I thought that the title "A Full Break of the Bitstream Encryption of Xilinx 7-Series FPGAs" would give some information even for those who don't want to read the article before commenting. :)
While I understand that without the proper context (knowing a bit about bitstream protection in the Xilinx 7-Series FPGAs) my comment may seem a bit obscure, I did read the paper.
As the sibling comment mentions, the attack requires programming a plaintext bitstream in order to perform the readout of the WBSTAR register after the automatic reset caused by the HMAC authentication failure. Blowing the CFG_AES_Only eFUSE prevents the loading of that plaintext readout bitstream and the first stage of the attack is thus foiled (preventing the second stage of the attack from taking place as well).
As the paper explains, the attack requires alternately tampering with the encrypted bitstream (to write one word of the decrypted data at a time to a non-volatile register) and then resetting the FPGA and loading a separate, attacker-created, unencrypted bitstream to read that register's contents.
I don't know enough about Xilinx FPGAs to definitively say whether setting the fuse that OP mentions would prevent the attack, but it seems plausible.

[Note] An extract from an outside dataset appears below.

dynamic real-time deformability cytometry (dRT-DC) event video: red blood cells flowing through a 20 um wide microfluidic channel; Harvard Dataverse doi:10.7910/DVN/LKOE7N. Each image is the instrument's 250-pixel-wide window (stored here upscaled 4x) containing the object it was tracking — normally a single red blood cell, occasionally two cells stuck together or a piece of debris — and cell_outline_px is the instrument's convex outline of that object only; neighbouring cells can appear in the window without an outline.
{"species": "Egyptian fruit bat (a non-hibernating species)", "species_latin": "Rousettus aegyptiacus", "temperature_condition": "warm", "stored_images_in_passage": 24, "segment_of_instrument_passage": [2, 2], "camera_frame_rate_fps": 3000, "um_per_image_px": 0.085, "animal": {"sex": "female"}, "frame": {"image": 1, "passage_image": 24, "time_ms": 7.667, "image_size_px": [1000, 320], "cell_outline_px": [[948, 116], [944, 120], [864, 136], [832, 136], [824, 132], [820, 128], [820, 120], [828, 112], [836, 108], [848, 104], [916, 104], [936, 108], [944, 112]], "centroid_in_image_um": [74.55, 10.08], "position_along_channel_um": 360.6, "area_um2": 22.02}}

>Therefore the attacker can encrypt an arbitrary bitstream by means of the FPGA as a decryption oracle. The valid HMAC tag can also be created by the attacker, as the HMAC key is part of the encrypted bitstream. Hence, the attacker can set his own HMAC key inside the encrypted bitstream and calculate the corresponding valid tag. Thus, the attacker is capable of creating a valid encrypted bitstream, meaning the authenticity of the bitstream is broken as well
> With the first attack, the FPGA can be used to decrypt arbitrary blocks. Hence, it can also be seen as a decryption oracle. Thus,we can also use this oracle to encrypt a bitstream, as shown by Rizzo and Duong in [41], and generate a valid HMAC tag
This requires the first stage of the attack to succeed. If it fails and the FPGA cannot be used as a decryption oracle, there's no way to generate a valid encrypted bitstream with the technique outlined in the paper.